(Data)
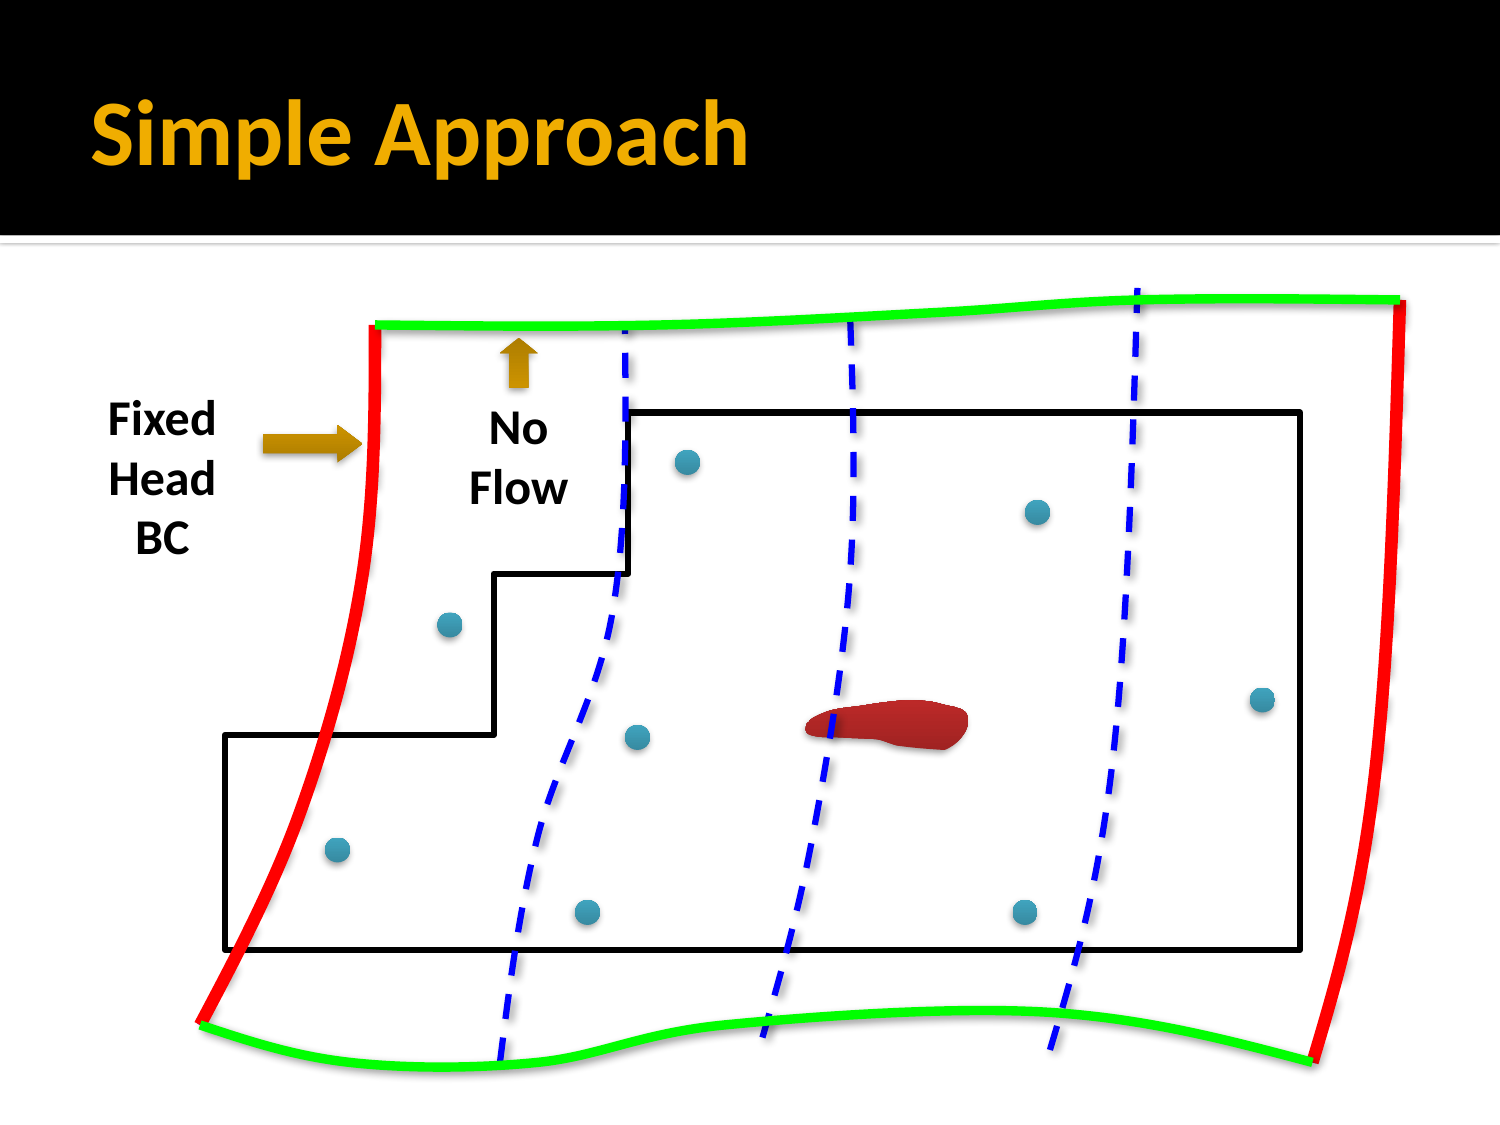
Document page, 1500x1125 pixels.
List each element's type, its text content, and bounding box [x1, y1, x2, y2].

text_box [199, 297, 1400, 1069]
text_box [74, 299, 197, 1063]
title Simple Approach [75, 24, 1425, 231]
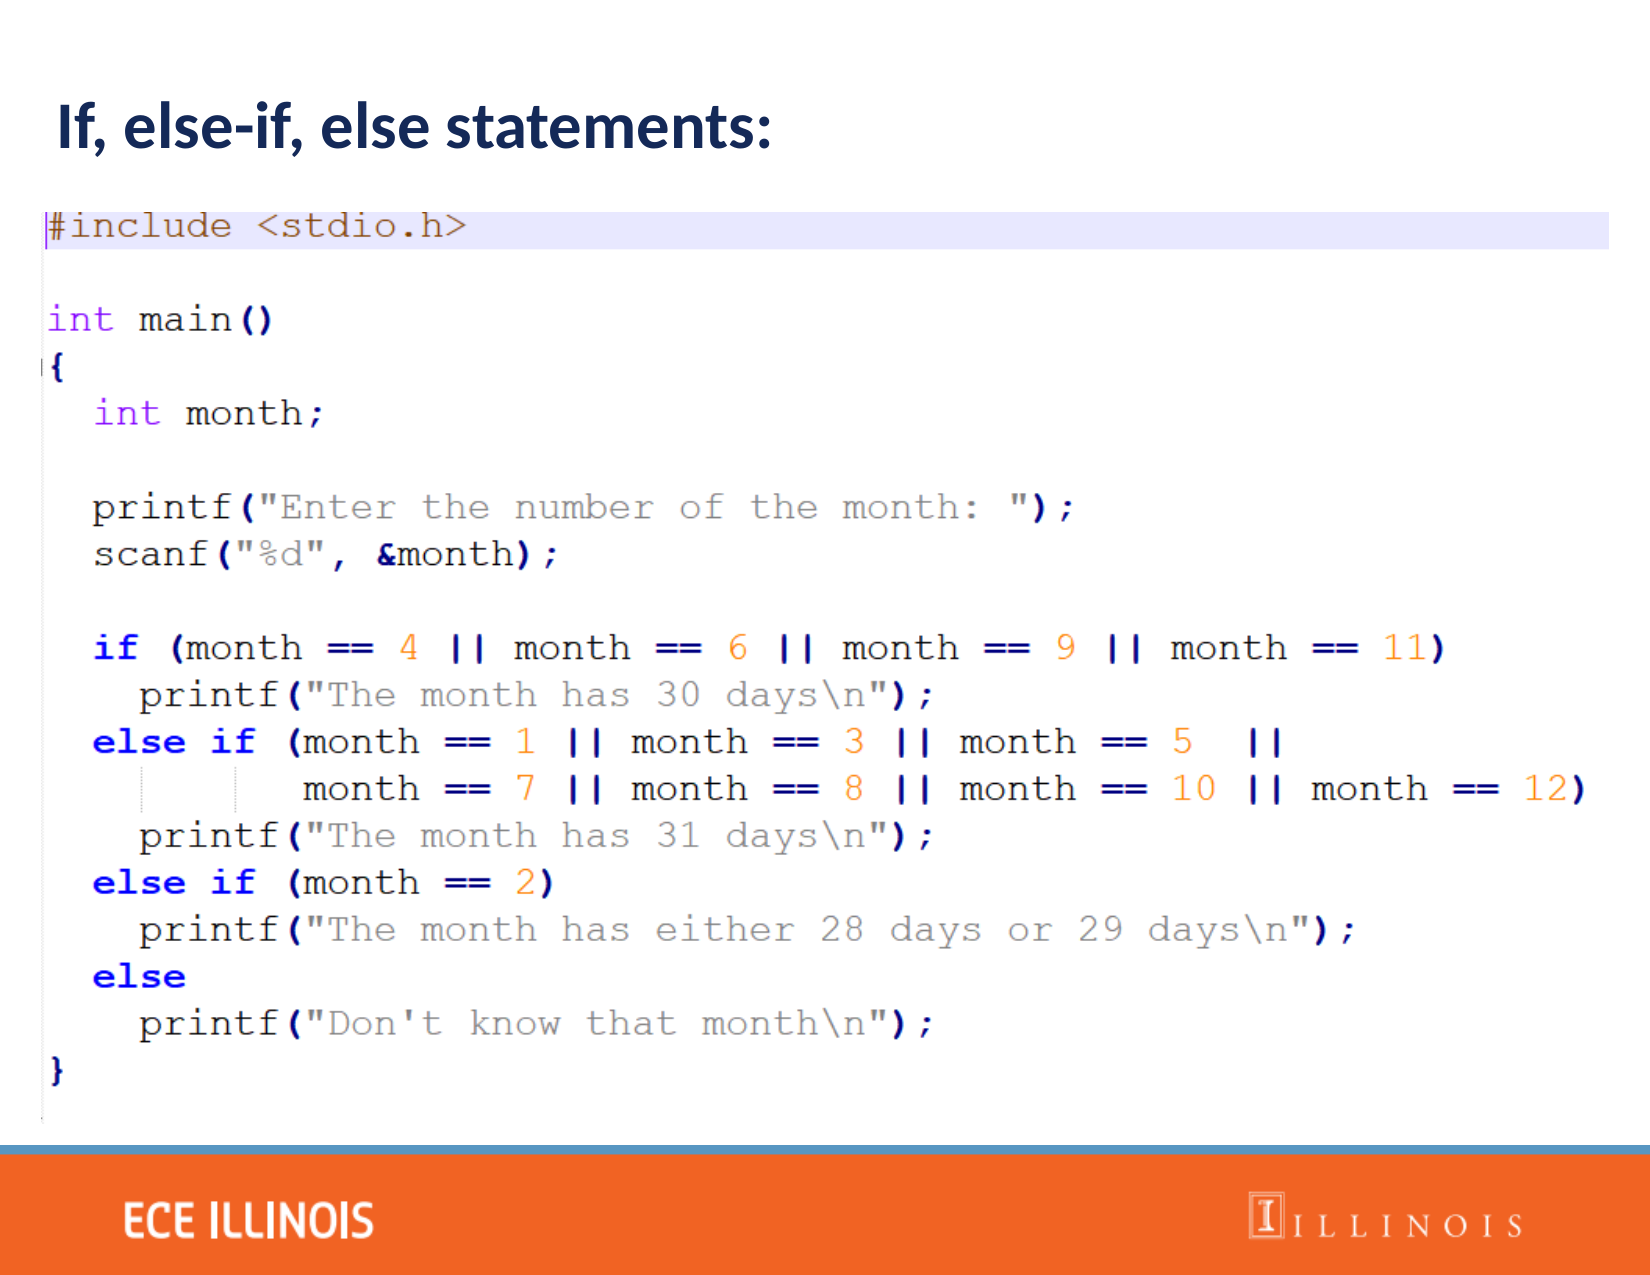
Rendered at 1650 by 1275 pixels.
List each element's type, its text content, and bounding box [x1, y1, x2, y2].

picture [41, 212, 1609, 1124]
list If, else-if, else statements: [41, 74, 1558, 197]
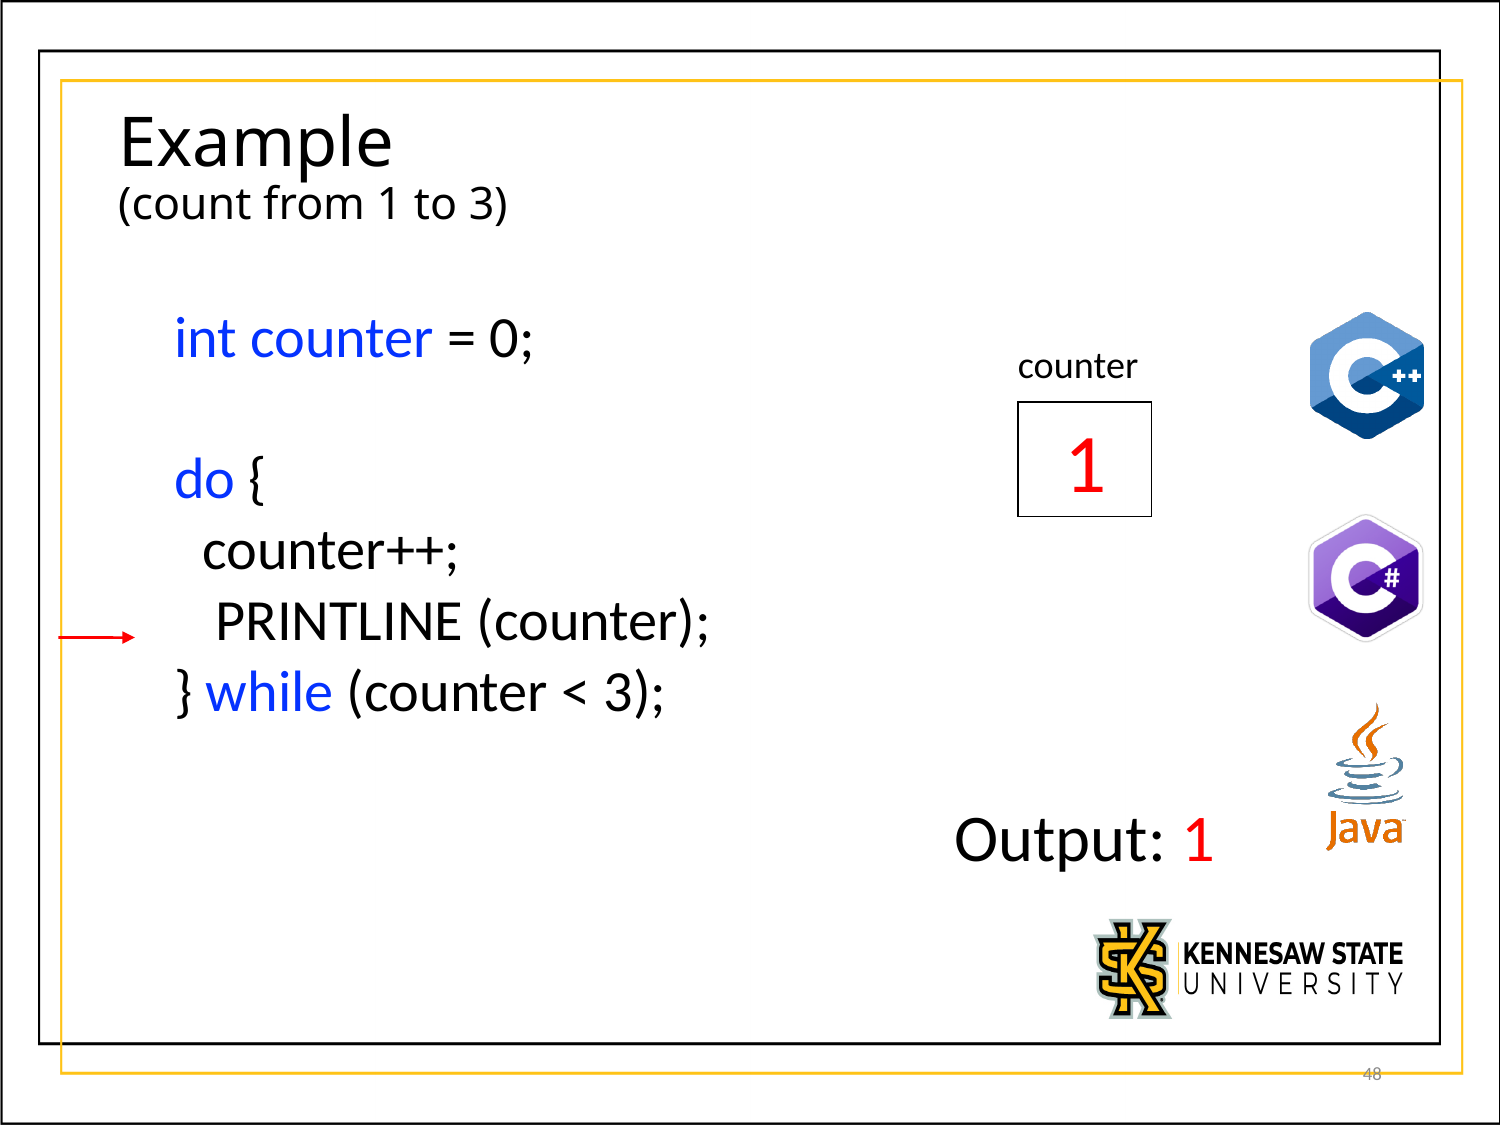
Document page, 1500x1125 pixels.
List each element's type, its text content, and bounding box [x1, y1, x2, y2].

list int counter = 0; do { counter++; PRINTLINE (counter); } while (counter < 3); [103, 299, 1397, 1014]
title Example (count from 1 to 3) [103, 59, 1397, 278]
text_box Output: 1 [939, 787, 1230, 883]
text_box [58, 631, 135, 644]
text_box [1122, 401, 1152, 517]
slide_number 48 [1059, 1042, 1397, 1103]
text_box counter [1003, 333, 1154, 394]
text_box [1017, 401, 1049, 517]
text_box 1 [1049, 401, 1122, 517]
picture [0, 0, 1500, 1125]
(End Data)
To-do item →
Reproduce these records exactly, but not the pictures.

Solution to the exercise →
Document page, 1500x1125 pixels.
List each element's type, its text content, and bounding box [x1, y1, x2, y2].

text_box [199, 297, 1400, 1069]
text_box [74, 299, 197, 1063]
title Simple Approach [75, 24, 1425, 231]
Rendered at 1650 by 1275 pixels.
List each element's type, its text content, and bounding box [x1, y1, x2, y2].

picture [41, 212, 1609, 1124]
list If, else-if, else statements: [41, 74, 1558, 197]
Document page, 1500x1125 pixels.
List each element's type, its text content, and bounding box [x1, y1, x2, y2].

list int counter = 0; do { counter++; PRINTLINE (counter); } while (counter < 3); [103, 299, 1397, 1014]
title Example (count from 1 to 3) [103, 59, 1397, 278]
text_box Output: 1 [939, 787, 1230, 883]
text_box [58, 631, 135, 644]
text_box [1122, 401, 1152, 517]
slide_number 48 [1059, 1042, 1397, 1103]
text_box counter [1003, 333, 1154, 394]
text_box [1017, 401, 1049, 517]
text_box 1 [1049, 401, 1122, 517]
picture [0, 0, 1500, 1125]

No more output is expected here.